> DIRECTIONS: Please reproduce the part of the data that opens with the line containing "latitude: 35.3575" and closes with the end of the data, both ends included. Leave the pictures out of your answer.
────────
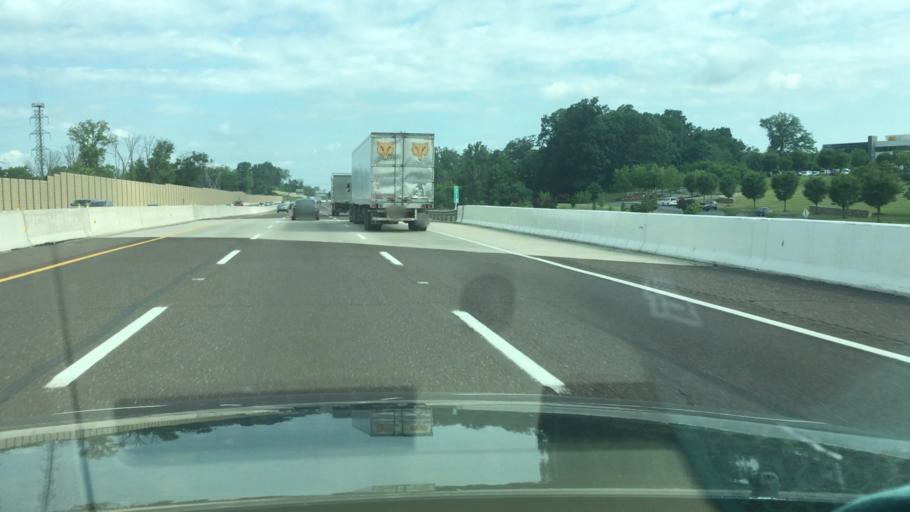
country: US
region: Pennsylvania
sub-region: Montgomery County
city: Blue Bell
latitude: 40.1370
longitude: -75.2878
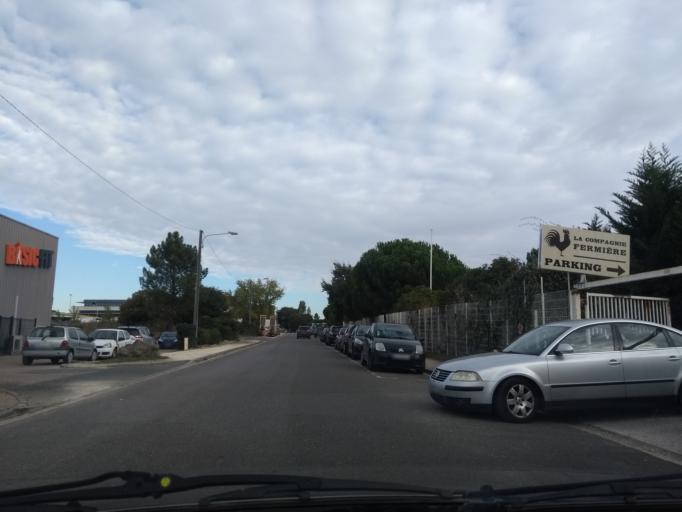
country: FR
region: Aquitaine
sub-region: Departement de la Gironde
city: Canejan
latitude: 44.7747
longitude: -0.6396
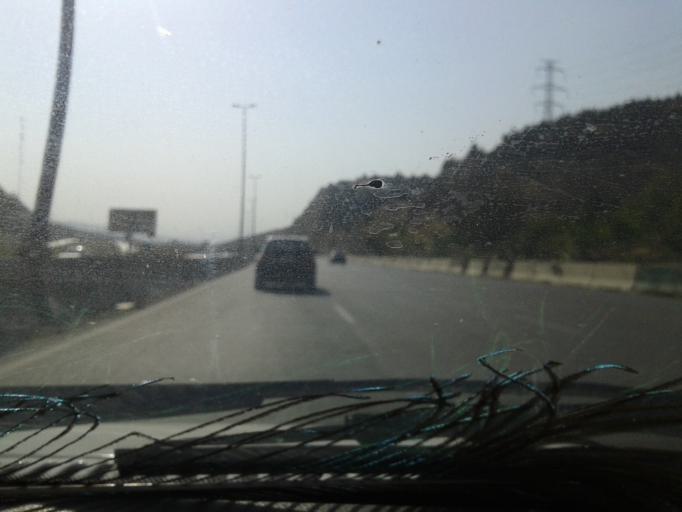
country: IR
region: Tehran
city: Tehran
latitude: 35.7332
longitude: 51.6579
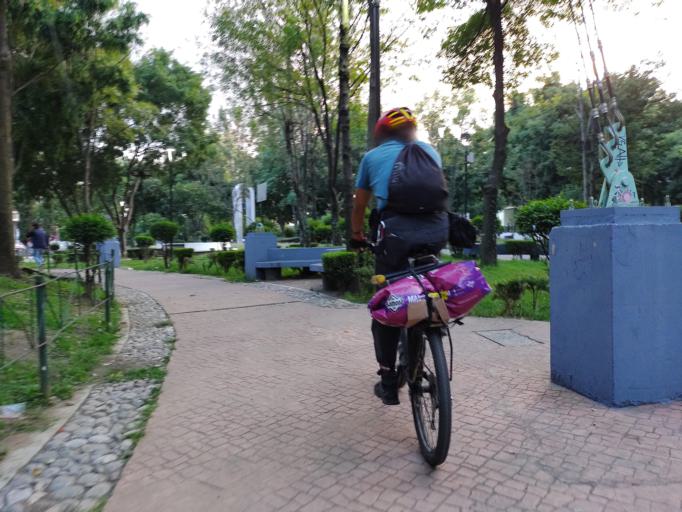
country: MX
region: Mexico City
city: Cuauhtemoc
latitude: 19.4533
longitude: -99.1432
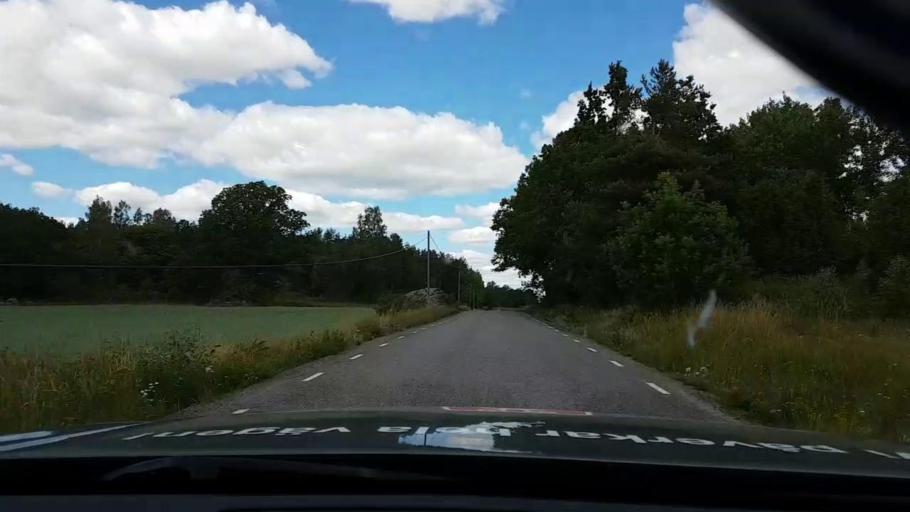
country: SE
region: Kalmar
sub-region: Vasterviks Kommun
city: Forserum
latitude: 57.9942
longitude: 16.5999
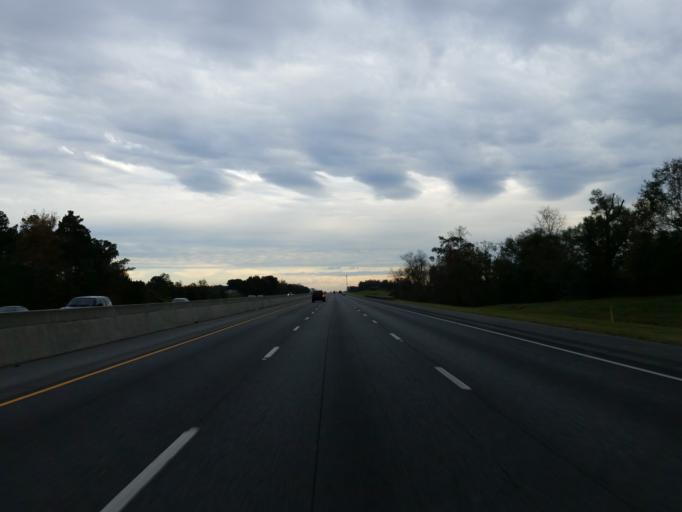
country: US
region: Georgia
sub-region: Lowndes County
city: Hahira
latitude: 30.9639
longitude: -83.3794
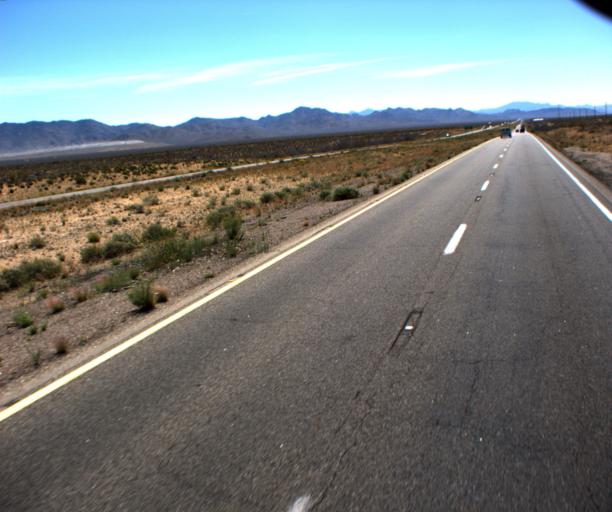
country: US
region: Arizona
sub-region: Mohave County
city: Golden Valley
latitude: 35.3575
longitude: -114.2311
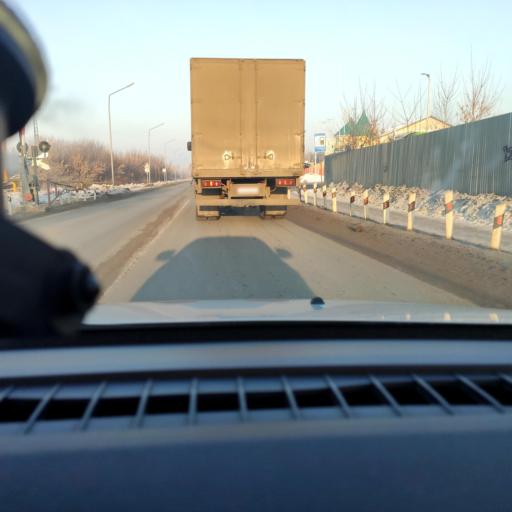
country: RU
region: Samara
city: Chapayevsk
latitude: 52.9694
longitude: 49.6971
────────
> RESPONSE:
latitude: 35.3575
longitude: -114.2311
country: RU
region: Samara
city: Chapayevsk
latitude: 52.9694
longitude: 49.6971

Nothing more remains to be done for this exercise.